Last summer, the CBO estimated that the exchange subsidies will cost $1,017 billion over the next ten years. Undoubtedly a large sum, but probably necessary in order to make guaranteed issue health insurance affordable for low- and middle-income families.
That sum is partially offset by the CBO’s projections of $515 billion (over the next ten years) in revenue from individual mandate penalties (fines imposed on non-exempt people who opt to go without health insurance starting in 2014), excise tax on “Cadillac” group health insurance policies, and “other budgetary effects” enacted by the healthcare reform law.
That leaves us with $502 billion. Not an insignificant sum of money even when the government coffers are flush with money, which they are not at the moment (or at least there seems to be very little agreement on where the government should be spending the funds it does have).
And that seems like a perfect segue into a recent Center for Economic and Policy Research report that projects a government savings of up to $541 billion over the next ten years if Medicare could negotiate drug prices with pharmaceutical companies. Even on the low end, the CEPR reports a savings of at least $230 billion, which would cover half of the funds needed for the health insurance subsidies over the next decade. But on the high end, the savings from allowing Medicare to negotiate drug pricing (the way it does with other services, and the way other industrialized countries do) would more than offset the funds needed for the health insurance subsidies.

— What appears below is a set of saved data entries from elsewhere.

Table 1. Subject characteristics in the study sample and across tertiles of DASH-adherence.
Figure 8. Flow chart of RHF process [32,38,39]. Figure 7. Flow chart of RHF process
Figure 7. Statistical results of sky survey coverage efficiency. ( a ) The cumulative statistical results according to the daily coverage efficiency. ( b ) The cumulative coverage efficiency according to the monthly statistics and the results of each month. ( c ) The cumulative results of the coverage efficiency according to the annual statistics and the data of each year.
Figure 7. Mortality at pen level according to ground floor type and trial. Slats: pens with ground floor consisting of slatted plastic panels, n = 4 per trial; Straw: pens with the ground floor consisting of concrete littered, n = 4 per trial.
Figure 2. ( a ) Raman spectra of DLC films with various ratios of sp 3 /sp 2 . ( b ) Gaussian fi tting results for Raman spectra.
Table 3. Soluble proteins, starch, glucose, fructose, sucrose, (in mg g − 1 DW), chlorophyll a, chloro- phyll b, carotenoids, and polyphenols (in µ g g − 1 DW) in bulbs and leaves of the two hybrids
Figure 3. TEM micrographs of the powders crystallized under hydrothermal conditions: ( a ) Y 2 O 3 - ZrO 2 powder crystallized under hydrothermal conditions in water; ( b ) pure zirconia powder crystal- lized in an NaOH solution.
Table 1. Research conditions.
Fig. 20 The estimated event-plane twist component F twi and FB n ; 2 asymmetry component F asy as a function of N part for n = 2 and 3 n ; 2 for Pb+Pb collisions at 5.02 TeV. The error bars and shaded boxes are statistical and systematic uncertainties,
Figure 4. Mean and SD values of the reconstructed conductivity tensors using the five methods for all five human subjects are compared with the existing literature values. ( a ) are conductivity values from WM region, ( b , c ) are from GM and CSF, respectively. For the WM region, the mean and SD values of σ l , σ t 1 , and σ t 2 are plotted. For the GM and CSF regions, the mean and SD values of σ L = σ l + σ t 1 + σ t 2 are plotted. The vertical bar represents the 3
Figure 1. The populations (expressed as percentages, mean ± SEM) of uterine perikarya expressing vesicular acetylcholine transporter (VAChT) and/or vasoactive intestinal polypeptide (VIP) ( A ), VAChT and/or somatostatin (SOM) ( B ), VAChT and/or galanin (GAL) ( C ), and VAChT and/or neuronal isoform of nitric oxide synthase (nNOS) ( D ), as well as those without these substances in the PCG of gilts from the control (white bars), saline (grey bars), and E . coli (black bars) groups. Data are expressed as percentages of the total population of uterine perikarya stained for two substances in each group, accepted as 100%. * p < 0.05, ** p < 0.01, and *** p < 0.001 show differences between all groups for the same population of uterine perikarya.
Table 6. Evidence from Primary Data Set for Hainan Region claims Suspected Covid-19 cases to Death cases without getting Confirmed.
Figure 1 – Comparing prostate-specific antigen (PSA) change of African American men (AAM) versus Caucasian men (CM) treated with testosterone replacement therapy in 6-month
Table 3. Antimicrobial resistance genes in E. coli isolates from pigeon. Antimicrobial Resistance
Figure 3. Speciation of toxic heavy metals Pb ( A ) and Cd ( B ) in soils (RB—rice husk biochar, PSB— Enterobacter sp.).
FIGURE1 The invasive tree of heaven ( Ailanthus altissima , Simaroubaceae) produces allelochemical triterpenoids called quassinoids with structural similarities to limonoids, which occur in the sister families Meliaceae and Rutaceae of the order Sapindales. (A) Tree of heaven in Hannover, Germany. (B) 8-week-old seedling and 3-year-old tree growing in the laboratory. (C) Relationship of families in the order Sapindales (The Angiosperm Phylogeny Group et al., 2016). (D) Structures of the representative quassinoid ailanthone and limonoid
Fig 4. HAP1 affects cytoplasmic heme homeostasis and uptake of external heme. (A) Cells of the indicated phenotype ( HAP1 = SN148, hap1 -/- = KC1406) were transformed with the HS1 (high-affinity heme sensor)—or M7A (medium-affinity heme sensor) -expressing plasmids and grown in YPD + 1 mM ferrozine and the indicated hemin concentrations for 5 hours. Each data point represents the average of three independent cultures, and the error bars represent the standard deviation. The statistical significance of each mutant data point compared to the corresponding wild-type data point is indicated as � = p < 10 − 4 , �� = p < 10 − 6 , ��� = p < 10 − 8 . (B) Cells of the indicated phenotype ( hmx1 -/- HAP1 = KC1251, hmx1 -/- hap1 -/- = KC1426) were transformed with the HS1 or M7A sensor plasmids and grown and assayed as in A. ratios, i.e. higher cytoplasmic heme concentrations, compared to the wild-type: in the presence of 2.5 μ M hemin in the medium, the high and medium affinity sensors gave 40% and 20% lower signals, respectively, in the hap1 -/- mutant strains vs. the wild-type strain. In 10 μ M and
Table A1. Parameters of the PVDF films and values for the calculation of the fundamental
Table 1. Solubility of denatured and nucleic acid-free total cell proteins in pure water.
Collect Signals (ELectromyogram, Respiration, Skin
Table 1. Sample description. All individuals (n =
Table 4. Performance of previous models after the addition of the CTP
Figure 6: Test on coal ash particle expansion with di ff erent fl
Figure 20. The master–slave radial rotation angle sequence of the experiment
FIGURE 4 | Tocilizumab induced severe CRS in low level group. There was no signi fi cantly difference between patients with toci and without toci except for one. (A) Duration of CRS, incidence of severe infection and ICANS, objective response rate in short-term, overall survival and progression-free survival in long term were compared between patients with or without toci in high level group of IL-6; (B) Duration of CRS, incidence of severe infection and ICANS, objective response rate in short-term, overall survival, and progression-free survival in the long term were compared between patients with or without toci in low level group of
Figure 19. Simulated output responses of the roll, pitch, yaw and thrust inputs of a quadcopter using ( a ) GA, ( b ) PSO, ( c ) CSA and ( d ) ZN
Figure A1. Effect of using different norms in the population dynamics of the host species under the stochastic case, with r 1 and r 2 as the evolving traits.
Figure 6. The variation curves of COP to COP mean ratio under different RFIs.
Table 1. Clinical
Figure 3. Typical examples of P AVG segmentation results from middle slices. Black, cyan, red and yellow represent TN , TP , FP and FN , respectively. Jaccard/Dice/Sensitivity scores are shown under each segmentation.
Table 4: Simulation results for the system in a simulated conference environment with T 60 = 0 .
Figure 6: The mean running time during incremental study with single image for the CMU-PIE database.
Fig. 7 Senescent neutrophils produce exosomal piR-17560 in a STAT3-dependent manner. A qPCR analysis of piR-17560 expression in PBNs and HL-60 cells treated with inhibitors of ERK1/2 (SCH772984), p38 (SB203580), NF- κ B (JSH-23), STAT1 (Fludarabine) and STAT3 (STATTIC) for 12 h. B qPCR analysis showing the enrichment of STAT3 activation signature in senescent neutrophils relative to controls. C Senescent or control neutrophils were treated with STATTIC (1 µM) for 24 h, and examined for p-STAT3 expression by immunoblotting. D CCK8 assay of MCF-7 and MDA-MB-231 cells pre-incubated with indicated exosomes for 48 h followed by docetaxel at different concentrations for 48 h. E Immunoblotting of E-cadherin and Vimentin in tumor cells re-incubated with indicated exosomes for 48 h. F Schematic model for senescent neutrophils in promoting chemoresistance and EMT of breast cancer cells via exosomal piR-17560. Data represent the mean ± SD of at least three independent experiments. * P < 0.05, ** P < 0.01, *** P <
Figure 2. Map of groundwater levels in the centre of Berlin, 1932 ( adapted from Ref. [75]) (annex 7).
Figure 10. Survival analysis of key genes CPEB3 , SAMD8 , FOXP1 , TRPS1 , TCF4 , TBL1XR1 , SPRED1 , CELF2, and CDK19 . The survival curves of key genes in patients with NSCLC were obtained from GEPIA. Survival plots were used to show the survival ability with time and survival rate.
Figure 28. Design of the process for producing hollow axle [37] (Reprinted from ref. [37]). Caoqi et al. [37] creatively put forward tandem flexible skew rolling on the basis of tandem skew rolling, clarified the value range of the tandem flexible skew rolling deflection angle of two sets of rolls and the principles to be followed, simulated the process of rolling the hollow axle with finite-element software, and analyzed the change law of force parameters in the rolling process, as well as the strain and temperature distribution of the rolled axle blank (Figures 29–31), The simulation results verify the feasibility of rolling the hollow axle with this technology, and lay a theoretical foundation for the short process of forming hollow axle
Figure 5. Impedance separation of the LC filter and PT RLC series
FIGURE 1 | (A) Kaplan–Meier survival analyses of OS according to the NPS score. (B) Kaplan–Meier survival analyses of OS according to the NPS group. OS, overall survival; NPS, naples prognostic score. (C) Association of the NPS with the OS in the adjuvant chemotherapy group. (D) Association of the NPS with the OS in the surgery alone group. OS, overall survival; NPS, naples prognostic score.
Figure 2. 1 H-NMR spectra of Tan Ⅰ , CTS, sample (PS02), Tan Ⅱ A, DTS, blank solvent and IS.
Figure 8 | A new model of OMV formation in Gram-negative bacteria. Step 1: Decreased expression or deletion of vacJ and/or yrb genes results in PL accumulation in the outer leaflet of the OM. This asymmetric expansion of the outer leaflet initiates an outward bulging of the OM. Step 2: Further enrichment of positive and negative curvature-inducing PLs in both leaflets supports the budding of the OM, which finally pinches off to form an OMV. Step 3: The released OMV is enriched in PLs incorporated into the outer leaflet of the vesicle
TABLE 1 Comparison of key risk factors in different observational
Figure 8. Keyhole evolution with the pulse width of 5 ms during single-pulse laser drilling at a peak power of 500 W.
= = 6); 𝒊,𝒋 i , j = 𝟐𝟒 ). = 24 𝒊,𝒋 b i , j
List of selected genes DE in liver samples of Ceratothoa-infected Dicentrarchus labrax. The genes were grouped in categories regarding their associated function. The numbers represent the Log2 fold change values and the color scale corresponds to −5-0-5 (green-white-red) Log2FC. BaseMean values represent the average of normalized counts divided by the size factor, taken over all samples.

It seems like a no-brainer. Medicare gets a better deal on meds, and the follow-the-leader effect that Medicare has on healthcare would mean that private health insurance carriers and consumers would also get a better deal on meds. People would still get the medications they need, and low- and middle-income families would get the subsidies they need in order to afford health insurance, without having the country go through a year of political wrangling in order to secure the necessary funds (I know it’s not as simple as taking money from one spot and assigning it elsewhere, but the overall balance would be better than it is with the current no-negotiation policy in place). Pharmaceutical company profits might take a bit of a hit, but it’s a hit they can well afford, given that their profits as a percentage of revenues are almost always at least in the mid teens (about three to four times as much as health insurance carriers).